§ **Goal**
In the rows below, substitute "upper-left" for "top-left" and leave everything else unchanged.
--- START Information provided ---
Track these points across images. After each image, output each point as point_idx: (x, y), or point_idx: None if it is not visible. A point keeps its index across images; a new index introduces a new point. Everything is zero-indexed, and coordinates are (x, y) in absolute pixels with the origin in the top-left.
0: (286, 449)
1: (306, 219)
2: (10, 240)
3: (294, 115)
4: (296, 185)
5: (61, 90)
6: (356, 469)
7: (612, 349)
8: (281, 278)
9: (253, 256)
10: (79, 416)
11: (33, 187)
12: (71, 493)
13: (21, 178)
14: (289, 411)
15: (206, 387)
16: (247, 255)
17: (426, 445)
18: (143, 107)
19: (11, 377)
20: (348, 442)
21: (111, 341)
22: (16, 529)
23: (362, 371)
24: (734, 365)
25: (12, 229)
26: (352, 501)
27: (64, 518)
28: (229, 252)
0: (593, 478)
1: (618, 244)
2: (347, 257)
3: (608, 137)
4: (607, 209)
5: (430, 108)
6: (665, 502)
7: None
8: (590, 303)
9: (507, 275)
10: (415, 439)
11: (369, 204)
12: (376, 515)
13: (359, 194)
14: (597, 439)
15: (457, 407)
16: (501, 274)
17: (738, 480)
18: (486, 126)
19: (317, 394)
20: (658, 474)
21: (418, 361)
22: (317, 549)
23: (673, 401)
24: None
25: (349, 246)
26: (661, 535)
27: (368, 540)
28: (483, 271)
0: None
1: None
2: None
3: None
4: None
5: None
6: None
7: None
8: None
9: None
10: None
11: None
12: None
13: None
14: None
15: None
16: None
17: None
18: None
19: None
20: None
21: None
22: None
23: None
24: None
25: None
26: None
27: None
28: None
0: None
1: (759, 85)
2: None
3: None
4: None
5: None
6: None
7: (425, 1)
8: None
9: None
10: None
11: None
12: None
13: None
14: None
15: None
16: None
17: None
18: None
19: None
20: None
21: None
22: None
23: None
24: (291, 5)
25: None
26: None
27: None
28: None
--- END Information provided ---
§ **Answer in full**
Track these points across images. After each image, output each point as point_idx: (x, y), or point_idx: None if it is not visible. A point keeps its index across images; a new index introduces a new point. Everything is zero-indexed, and coordinates are (x, y) in absolute pixels with the origin in the upper-left.
0: (286, 449)
1: (306, 219)
2: (10, 240)
3: (294, 115)
4: (296, 185)
5: (61, 90)
6: (356, 469)
7: (612, 349)
8: (281, 278)
9: (253, 256)
10: (79, 416)
11: (33, 187)
12: (71, 493)
13: (21, 178)
14: (289, 411)
15: (206, 387)
16: (247, 255)
17: (426, 445)
18: (143, 107)
19: (11, 377)
20: (348, 442)
21: (111, 341)
22: (16, 529)
23: (362, 371)
24: (734, 365)
25: (12, 229)
26: (352, 501)
27: (64, 518)
28: (229, 252)
0: (593, 478)
1: (618, 244)
2: (347, 257)
3: (608, 137)
4: (607, 209)
5: (430, 108)
6: (665, 502)
7: None
8: (590, 303)
9: (507, 275)
10: (415, 439)
11: (369, 204)
12: (376, 515)
13: (359, 194)
14: (597, 439)
15: (457, 407)
16: (501, 274)
17: (738, 480)
18: (486, 126)
19: (317, 394)
20: (658, 474)
21: (418, 361)
22: (317, 549)
23: (673, 401)
24: None
25: (349, 246)
26: (661, 535)
27: (368, 540)
28: (483, 271)
0: None
1: None
2: None
3: None
4: None
5: None
6: None
7: None
8: None
9: None
10: None
11: None
12: None
13: None
14: None
15: None
16: None
17: None
18: None
19: None
20: None
21: None
22: None
23: None
24: None
25: None
26: None
27: None
28: None
0: None
1: (759, 85)
2: None
3: None
4: None
5: None
6: None
7: (425, 1)
8: None
9: None
10: None
11: None
12: None
13: None
14: None
15: None
16: None
17: None
18: None
19: None
20: None
21: None
22: None
23: None
24: (291, 5)
25: None
26: None
27: None
28: None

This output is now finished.